Three Mile Landfill can pull it out of the trash, ship it elsewhere for recycling and still make money. Even on a bad year, Loveday said, the landfill breaks even on shipping out its cardboard.

“With each load of cardboard that goes out, we save about $5,000 worth of air space in the landfill,” he said.

The landfill’s biggest ally in diverting cardboard has been Recycle Utah. Loveday says even more could be diverted after the recycling center finds a new larger location.

Other partners include Republic Services and composting company Spoil to Soil. Together with the county, they’re asking Snyderville Basin residents to consider signing up for a yard waste composting program.

If 3,500 households opt-in, the program could launch in time for next year’s spring cleaning.

Loveday mentioned that Spoil to Soil has its own food waste program too. Residents can pay to have their food waste picked up and taken to a composting facility in Browns Canyon.

“That kicked off on the first of June, and they're off to the races and running,” Loveday said.

And, Summit County’s former woodchipping program could return. Eastside residents like Michael Jones, who lives in Weber Canyon, used to be able to set up appointments for the service.

“We’d leave it on our properties as mulch; some people would use it in their gardens; or some people just let it compost back into the soil,” Jones said. “So it was a really good program.”

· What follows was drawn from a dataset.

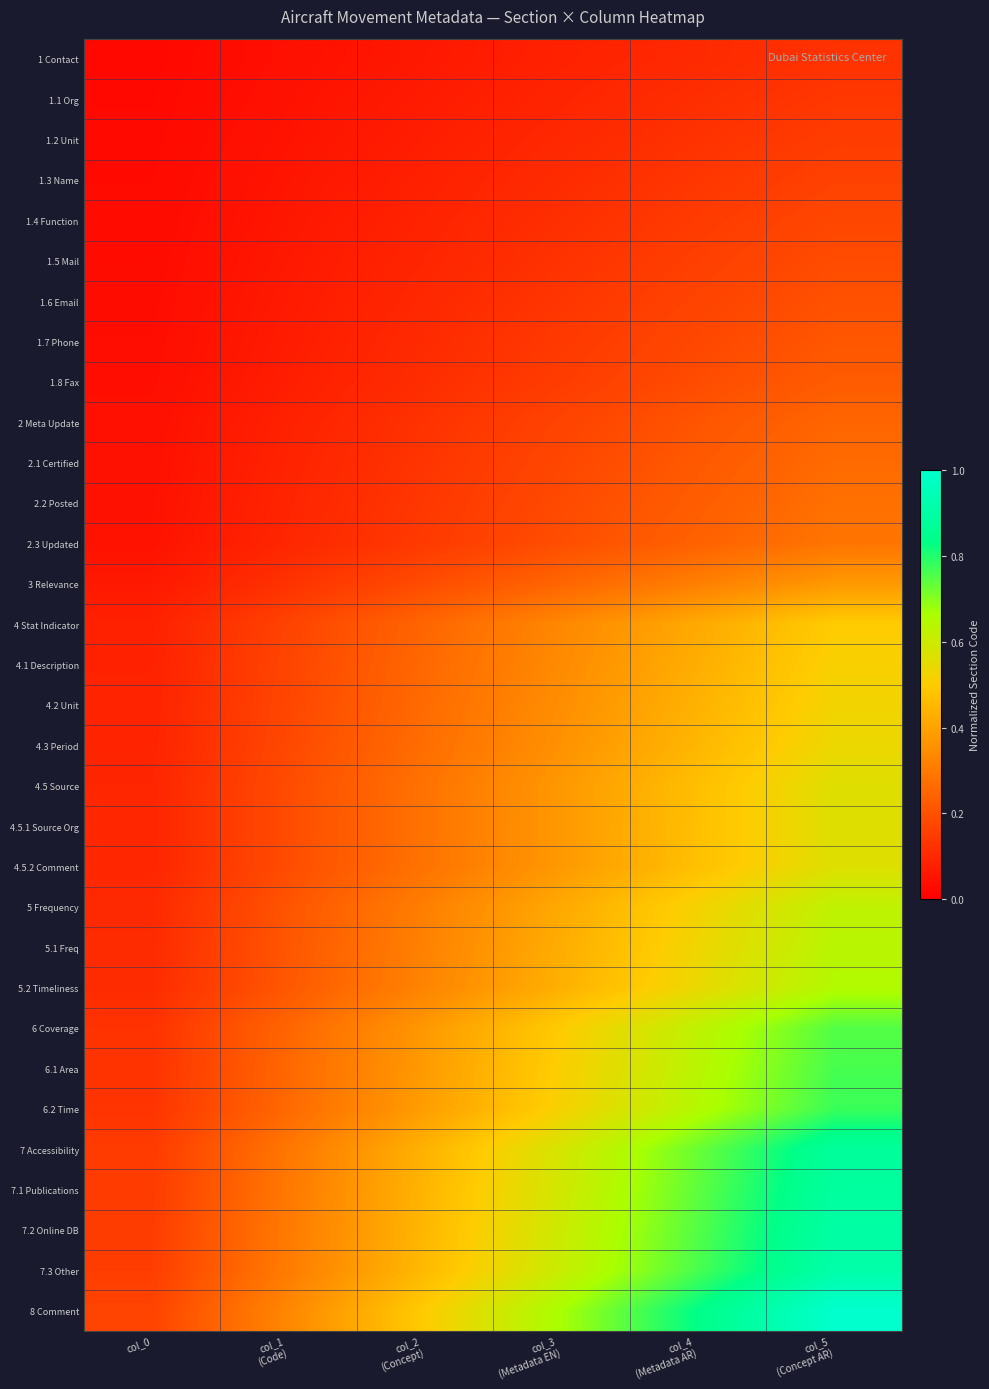

Between col_5
(Concept AR) and col_1
(Code), which is larger?

col_5
(Concept AR)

Since the program stopped during the COVID-19 pandemic, Jones said people began taking trailers of tree limbs and branches directly to the landfill.

County Fire Warden Bryce Boyer said the issue was, and still is, staffing. Neither the public works division nor the fire warden’s office had the people to operate the woodchipper.

The county also loaned it to the Park City Fire District this year after the fire district’s broke.

Boyer said he hopes to reintroduce the countywide chipping program next summer. He said anyone interested in a summer job should look on the county’s website next February or March.